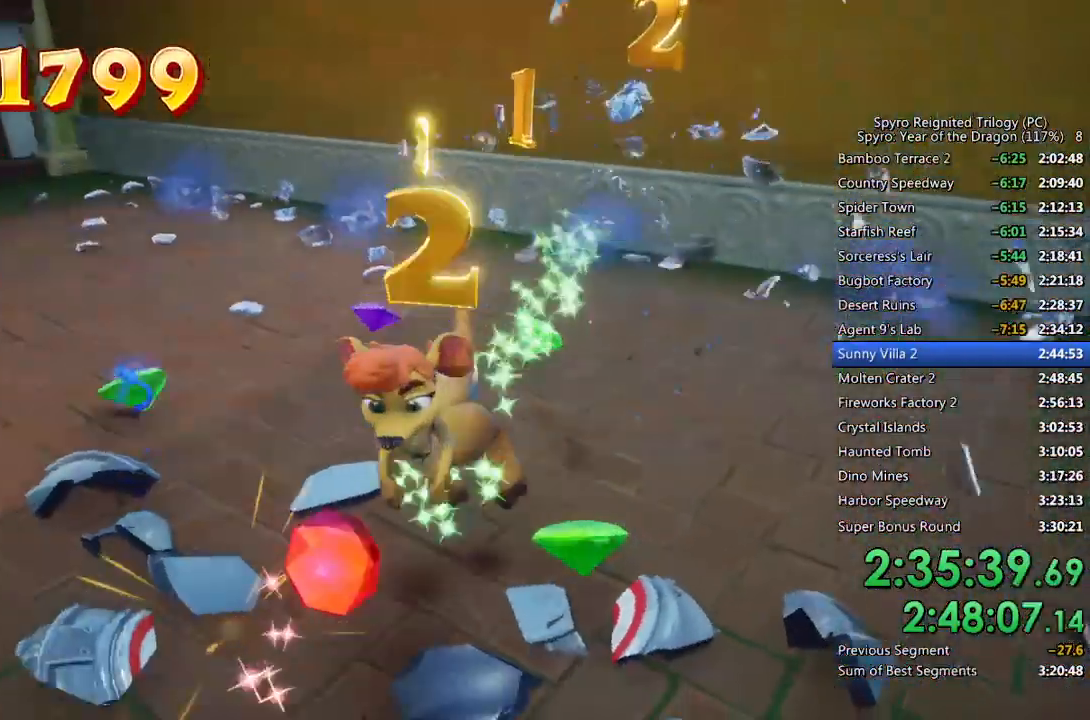
{"buttons": [], "left_stick": "up-right", "right_stick": "left", "events": [[83, "left_stick", "up-right"]]}
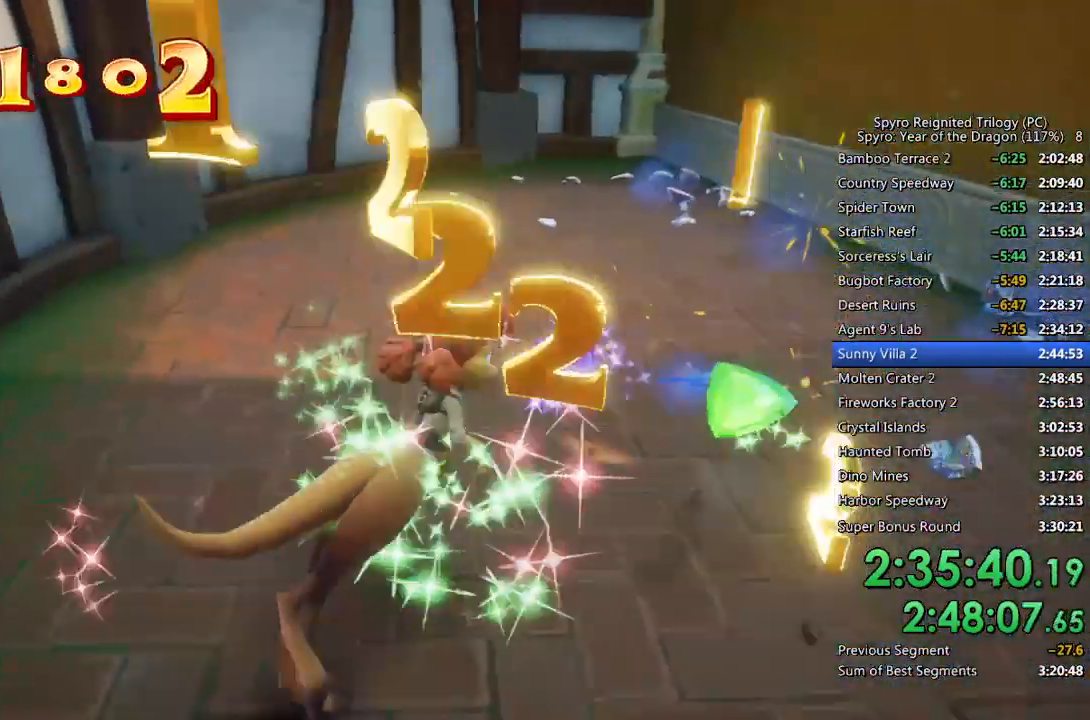
{"buttons": [], "left_stick": "up", "right_stick": "center", "events": [[67, "right_stick", "up-right"], [167, "right_stick", "center"], [183, "left_stick", "up"]]}
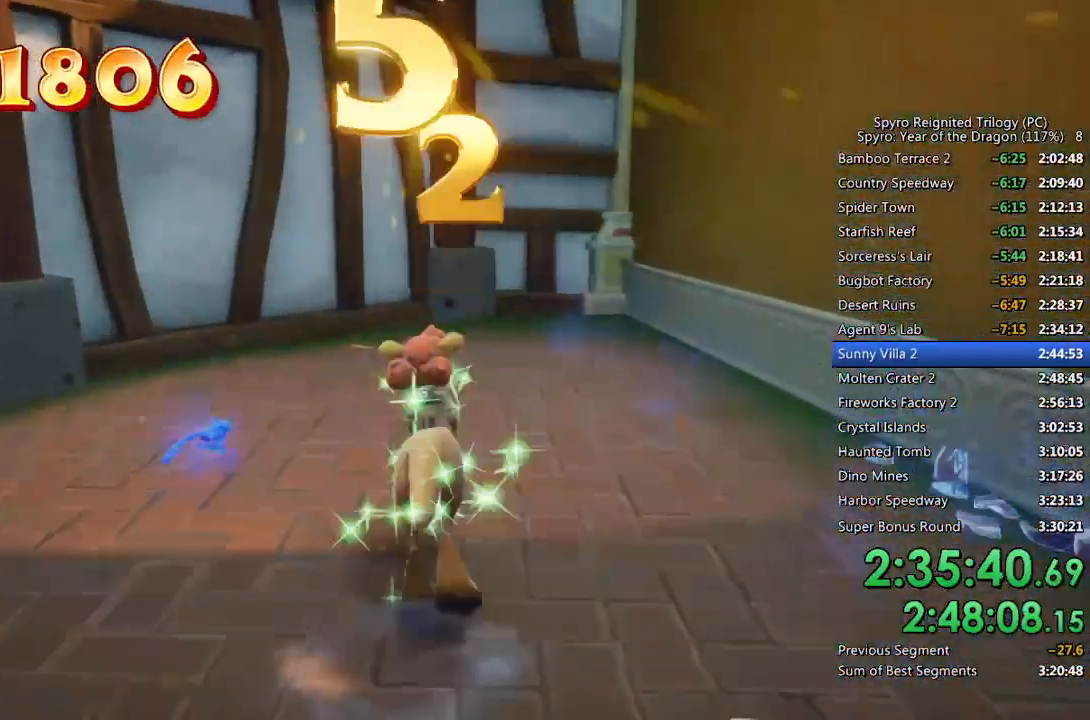
{"buttons": [], "left_stick": "up", "right_stick": "center", "events": [[50, "CROSS", "down"], [167, "CROSS", "up"], [233, "right_stick", "up-left"], [433, "right_stick", "center"]]}
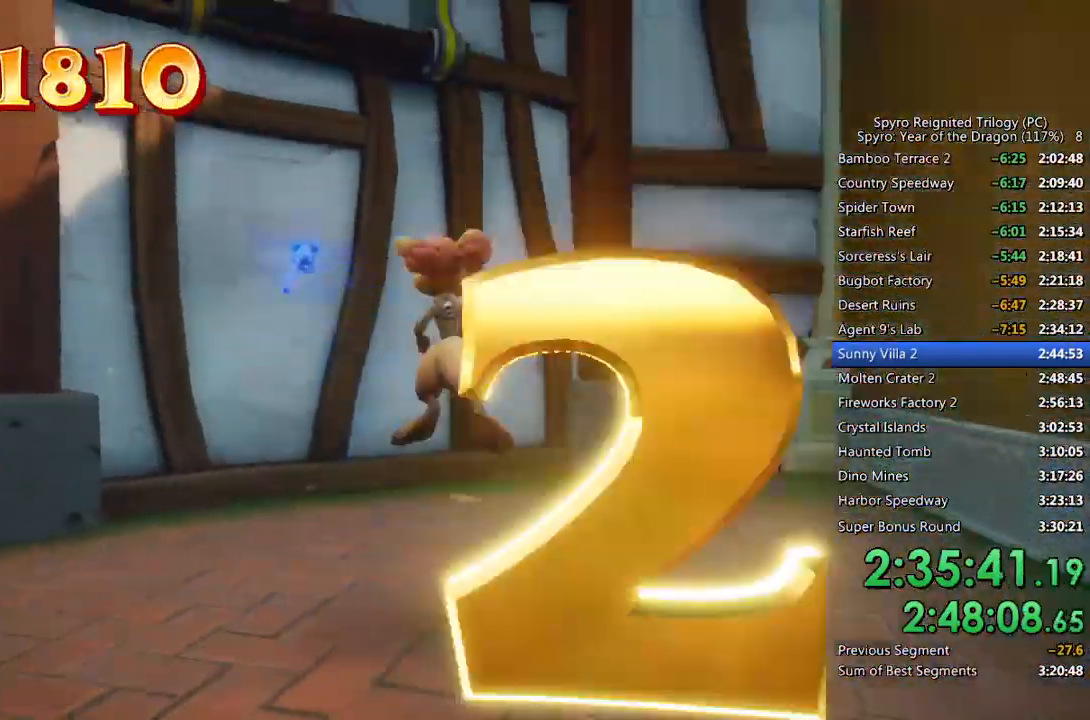
{"buttons": ["CROSS"], "left_stick": "center", "right_stick": "center", "events": [[150, "left_stick", "up-left"], [367, "left_stick", "center"], [400, "CROSS", "down"]]}
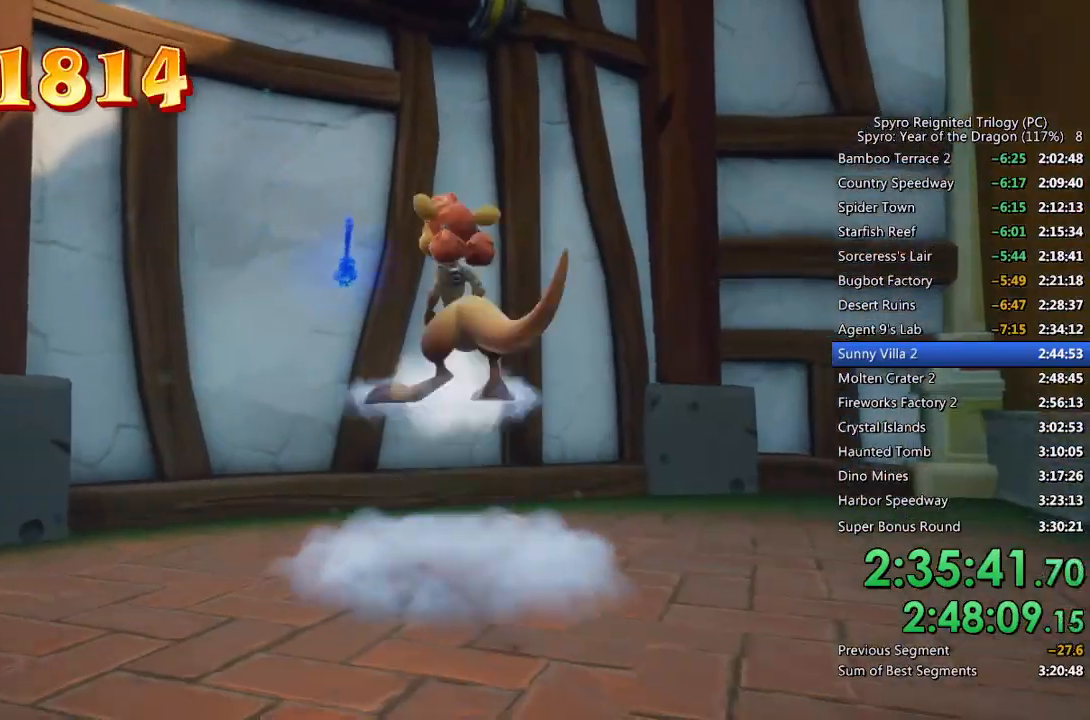
{"buttons": [], "left_stick": "up-left", "right_stick": "center", "events": [[267, "left_stick", "up-left"], [483, "CROSS", "up"]]}
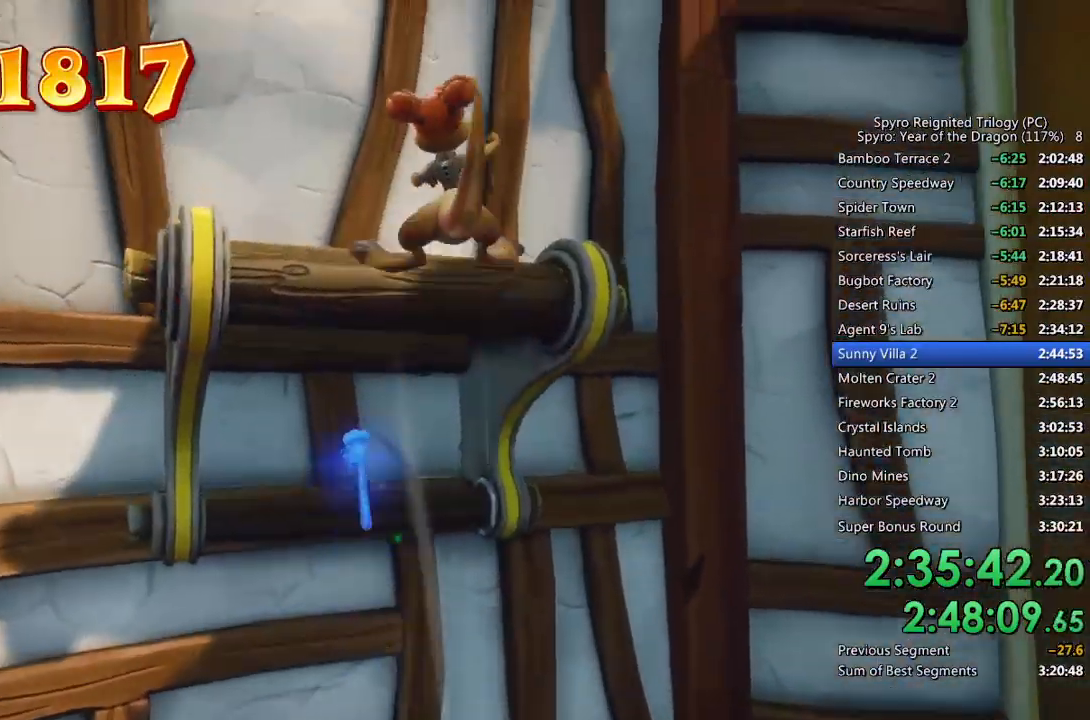
{"buttons": [], "left_stick": "up", "right_stick": "center", "events": [[133, "right_stick", "down"], [283, "right_stick", "center"], [317, "left_stick", "center"], [467, "left_stick", "up"]]}
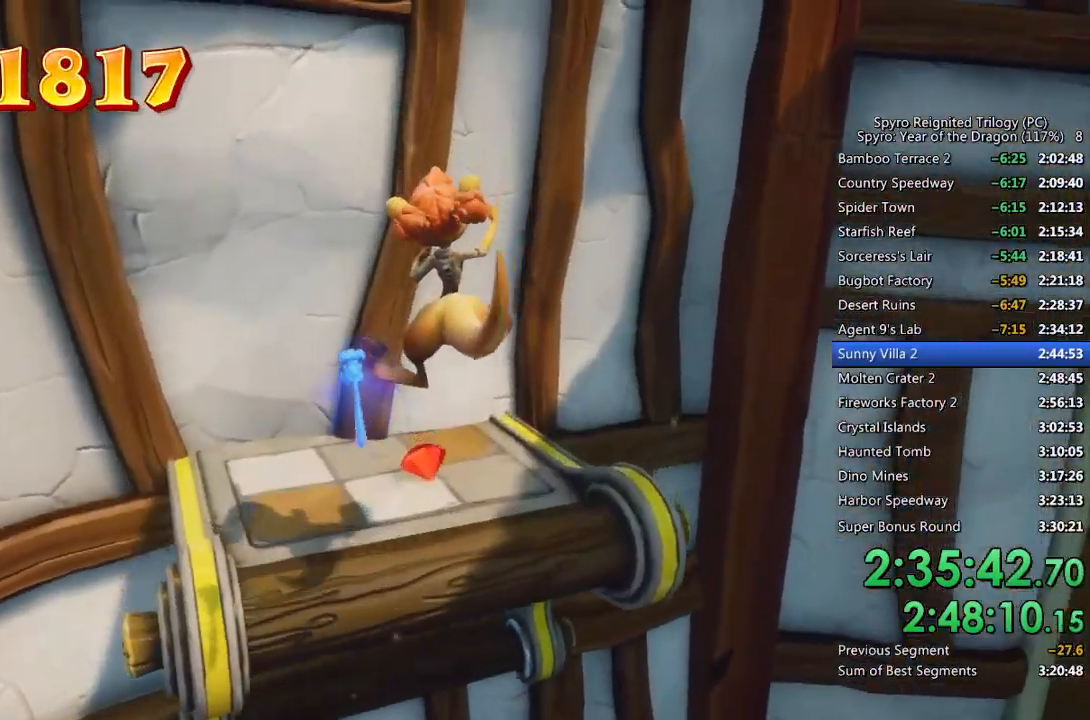
{"buttons": ["CROSS"], "left_stick": "up", "right_stick": "center", "events": [[83, "left_stick", "center"], [367, "CROSS", "down"], [467, "left_stick", "up"]]}
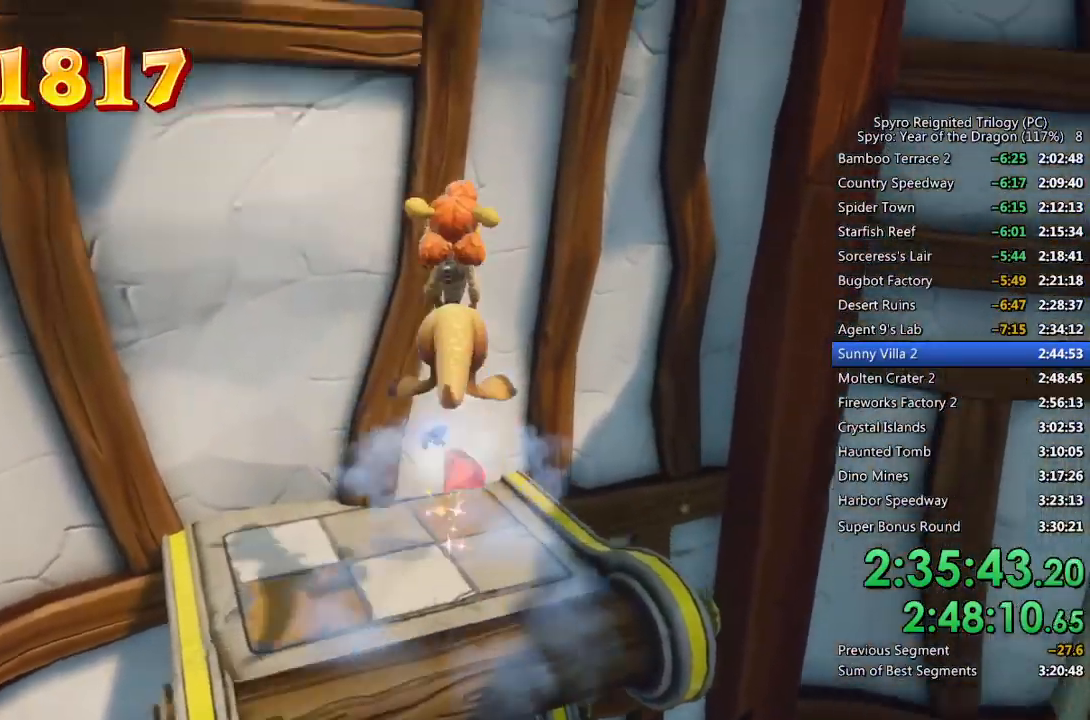
{"buttons": [], "left_stick": "up", "right_stick": "center", "events": [[217, "CROSS", "up"]]}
***
> [What you will do] Scan the listing above. Collect all lines with the word "CROSS".

> [Result of the exercise]
{"buttons": [], "left_stick": "up", "right_stick": "center", "events": [[50, "CROSS", "down"], [167, "CROSS", "up"], [233, "right_stick", "up-left"], [433, "right_stick", "center"]]}
{"buttons": ["CROSS"], "left_stick": "center", "right_stick": "center", "events": [[150, "left_stick", "up-left"], [367, "left_stick", "center"], [400, "CROSS", "down"]]}
{"buttons": [], "left_stick": "up-left", "right_stick": "center", "events": [[267, "left_stick", "up-left"], [483, "CROSS", "up"]]}
{"buttons": ["CROSS"], "left_stick": "up", "right_stick": "center", "events": [[83, "left_stick", "center"], [367, "CROSS", "down"], [467, "left_stick", "up"]]}
{"buttons": [], "left_stick": "up", "right_stick": "center", "events": [[217, "CROSS", "up"]]}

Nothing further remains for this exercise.